DISPOSITIFS IMMOBILIERS

Un dispositif Pinel prorogé et recentré (art.39 du PLF). Ce dispositif, dont l’échéance était fixée fin 2017, serait prorogé jusqu’au 31 décembre 2021 et recentré sur les zones tendues. La mesure coïncide avec la stratégie logement du gouvernement, qui ambitionne de « construire plus, mieux et moins cher, pour provoquer un choc d’offre ». Ainsi, à compter du 1er janvier 2018, le dispositif Pinel sera réservé aux zones A, A bis et B1, qui présentent un fort déficit de logements locatifs. Les zones B2 et C – jugées moins tendues – seraient sorties du dispositif. Pour le reste, le régime Pinel se poursuit à paramètres inchangés. Le contribuable continuera de bénéficier d’une décote de 12 % à 18 % – selon que l’engagement de location est pris pour six ou neuf ans. La durée initiale pourra être rallongée de six ans – par périodes triennales – avec un avantage fiscal variant de 3 % à 6 % par période.
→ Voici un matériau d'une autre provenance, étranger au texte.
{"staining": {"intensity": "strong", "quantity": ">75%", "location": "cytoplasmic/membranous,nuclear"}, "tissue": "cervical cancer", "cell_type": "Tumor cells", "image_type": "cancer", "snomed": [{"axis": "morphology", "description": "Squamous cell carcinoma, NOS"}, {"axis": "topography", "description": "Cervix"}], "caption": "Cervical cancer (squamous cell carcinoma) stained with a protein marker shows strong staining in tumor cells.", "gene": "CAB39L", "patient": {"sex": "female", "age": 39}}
L’assiette de la réduction resterait plafonnée à 5.500 euros par mètre carré et 300.000 euros.

Evaluation à mi-parcours. Inédit, le gouvernement a annoncé dans le dispositif du projet de loi de finances (PLF) qu’un rapport sera réalisé à mi-parcours pour évaluer l’efficacité du nouveau dispositif Pinel. L’occasion de vérifier si le resserrement du dispositif a permis le rééquilibrage des zones très tendues. « D’ailleurs, ce recentrage serait souhaitable, puisqu’il permettrait de réguler le marché et de prévenir tout risque de dérapage avec des constructions trop nombreuses dans des zones sans potentiel locatif », indique Christine Chiozza-Vauterin, responsable de l’offre immobilière et de diversification chezBanque Privée 1818. Interrogée sur l’éventuelle remise en cause du régime à horizon 2020, elle précise que « la date d’acquisition faisant foi, l’avantage fiscal obtenu ne serait pas remis en cause quand bien même le dispositif serait modifié a posteriori voire disparaîtrait ». Aucune précision cependant sur les critères qui entraîneraient la remise en cause du dispositif Pinel.

Censi-Bouvard. En l’état actuel, le PLF ne traite pas de la loi Censi-Bouvard, dont le terme a été fixé au 31 décembre 2017 par le précédent budget. L’exécutif n’a annoncé ni prorogation, ni régime de substitution pour soutenir le marché de l’immobilier géré. Un silence qui n’inquiète pas Benjamin Nicaise, président de Cerenicimo : « De manière historique, les textes budgétaires traitent en priorité des logements résidentiels - qui représentent un plus gros volume d’opérations. Puis l’immobilier géré est traditionnellement abordé par amendement ». Pour le moment, à défaut d’une réforme de fond, la profession souhaite la prorogation en l’état du dispositif mais surtout la réintégration dès 2018 des résidences de tourisme, qui depuis le 1er janvier 2017 ont été exclues du dispositif Censi-Bouvard.

Résidences touristiques. « Cette exclusion est en complet décalage avec les déclarations du Premier ministre, qui souhaite renforcer l’attractivité touristique de la France par un grand plan de rénovation et de création de structures d’accueil », souligne le président de Cerenicimo. Des complexes dont le financement est plus difficile que celui des logements étudiants ou séniors, pour lesquels « les rendements sont suffisamment importants pour intéresser des investisseurs en bloc. En tourisme ce n’est pas possible, il faut donc une incitation fiscale pour attirer les investisseurs privés », plaide Benjamin Nicaise. Dans tous les cas, maintenir la réduction d’impôt en faveur du dispositif Pinel et supprimer le Censi-Bouvard « serait un très mauvais signal envoyé aux investisseurs a fortiori parce que son maintien est nécessaire pour faire face à la pénurie chronique de logements étudiants ou de résidences pour personnes âgées ».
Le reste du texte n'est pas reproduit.